• Instructions:
- a) Answer from the DraftKings Predictions FAQ:
(i) What regulates DraftKings Sportsbook?
(ii) Which platform was first-to-market: Kalshi or DraftKings Predictions?
(iii) As of early 2026, has DraftKings released a full public trading API for DraftKings Predictions?
- b) Render this sentence from the DraftKings Predictions FAQ in Spanish: "The shared wallet makes capital management easier than cross-platform arbitrage."
- c) Quote the DraftKings Predictions FAQ from "Yes, there are" to "the operational framework.".

═══ Excerpt ═══

DraftKings Sportsbook is a traditional sportsbook regulated by state gaming commissions where you bet against the house at odds DraftKings sets. DraftKings Predictions is an exchange-based prediction market regulated by the CFTC where users trade binary event contracts with each other. Different regulation, different mechanics, different markets. The sportsbook is a dealer market; Predictions is an exchange. For a complete breakdown, see the comparison table above and our guide on sports betting vs. prediction markets.
Can you arbitrage between DraftKings Predictions and DraftKings Sportsbook?
Yes, there are arbitrage opportunities when DraftKings Predictions event contract prices diverge from implied probabilities on DraftKings Sportsbook for the same or correlated events. The shared wallet makes capital management easier than cross-platform arbitrage. See the arbitrage section above for detailed strategies and our cross-platform arbitrage guide for the operational framework.
How does DraftKings Predictions compare to Polymarket?
DraftKings Predictions is CFTC-regulated, requires full KYC, is US-only, uses USD, and is backed by a publicly traded company. Polymarket is crypto-based, has minimal KYC for small trades, is globally accessible, and operates outside traditional regulatory frameworks. Polymarket currently has significantly higher liquidity and volume on most markets, plus a mature public API. DraftKings has the advantage of a massive existing user base. See the three-way comparison table above and our dedicated DraftKings vs. Polymarket comparison.
How does DraftKings Predictions compare to Kalshi?
Both are CFTC-regulated DCMs offering binary event contracts to US users with full KYC. Kalshi was first-to-market, has broader event categories, and offers a mature trading API with REST, WebSocket, and FIX protocol access. DraftKings Predictions benefits from DraftKings’ massive user base and brand recognition. See our Kalshi vs. DraftKings Predictions comparison for the full breakdown.
Is there an API for DraftKings Predictions?
As of early 2026, DraftKings has not released a full public trading API for DraftKings Predictions comparable to Kalshi’s REST/FIX API or Polymarket’s CLOB client. Internal endpoints exist but are undocumented and using them would likely violate terms of service. Given DraftKings’ developer-friendly positioning and the competitive pressure from Kalshi and Polymarket, a public API is anticipated. See the agent architecture section above for how to build now in preparation.

═══ Provided data ═══

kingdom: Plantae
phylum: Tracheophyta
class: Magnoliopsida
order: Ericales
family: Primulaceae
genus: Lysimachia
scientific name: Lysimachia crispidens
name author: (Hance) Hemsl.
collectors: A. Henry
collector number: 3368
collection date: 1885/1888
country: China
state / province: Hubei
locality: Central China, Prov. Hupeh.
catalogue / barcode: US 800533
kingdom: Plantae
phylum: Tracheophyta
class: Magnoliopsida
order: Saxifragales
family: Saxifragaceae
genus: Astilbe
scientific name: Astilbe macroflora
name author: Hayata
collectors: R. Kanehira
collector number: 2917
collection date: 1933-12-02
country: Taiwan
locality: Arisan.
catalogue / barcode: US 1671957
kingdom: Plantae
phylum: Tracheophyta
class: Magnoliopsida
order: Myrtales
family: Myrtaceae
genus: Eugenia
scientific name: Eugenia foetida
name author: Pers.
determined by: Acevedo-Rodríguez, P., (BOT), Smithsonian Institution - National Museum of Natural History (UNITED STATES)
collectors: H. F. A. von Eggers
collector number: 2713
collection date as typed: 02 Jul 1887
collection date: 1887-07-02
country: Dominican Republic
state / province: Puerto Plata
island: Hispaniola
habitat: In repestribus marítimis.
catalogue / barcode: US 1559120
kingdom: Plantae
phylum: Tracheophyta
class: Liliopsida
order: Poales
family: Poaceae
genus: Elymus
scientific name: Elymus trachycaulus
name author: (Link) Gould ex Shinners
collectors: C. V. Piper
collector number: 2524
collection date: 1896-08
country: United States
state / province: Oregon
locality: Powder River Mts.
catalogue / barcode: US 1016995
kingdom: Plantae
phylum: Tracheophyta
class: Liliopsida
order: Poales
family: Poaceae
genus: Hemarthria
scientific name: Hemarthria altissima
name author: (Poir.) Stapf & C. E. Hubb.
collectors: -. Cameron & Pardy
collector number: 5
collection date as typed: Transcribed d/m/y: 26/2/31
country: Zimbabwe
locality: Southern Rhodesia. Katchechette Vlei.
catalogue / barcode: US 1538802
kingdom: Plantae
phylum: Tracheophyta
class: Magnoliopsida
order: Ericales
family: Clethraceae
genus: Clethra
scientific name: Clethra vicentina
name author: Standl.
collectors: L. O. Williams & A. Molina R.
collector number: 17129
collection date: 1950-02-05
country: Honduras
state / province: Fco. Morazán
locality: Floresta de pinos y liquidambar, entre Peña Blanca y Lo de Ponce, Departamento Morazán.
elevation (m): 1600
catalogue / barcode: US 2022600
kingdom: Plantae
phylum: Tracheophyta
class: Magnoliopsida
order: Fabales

═══

• Answers by item number:
- a)
(i) State gaming commissions.
(ii) Kalshi.
(iii) No.

- b) La billetera compartida hace que la gestión del capital sea más fácil que en el arbitraje entre plataformas.

- c)
Yes, there are arbitrage opportunities when DraftKings Predictions event contract prices diverge from implied probabilities on DraftKings Sportsbook for the same or correlated events. The shared wallet makes capital management easier than cross-platform arbitrage. See the arbitrage section above for detailed strategies and our cross-platform arbitrage guide for the operational framework.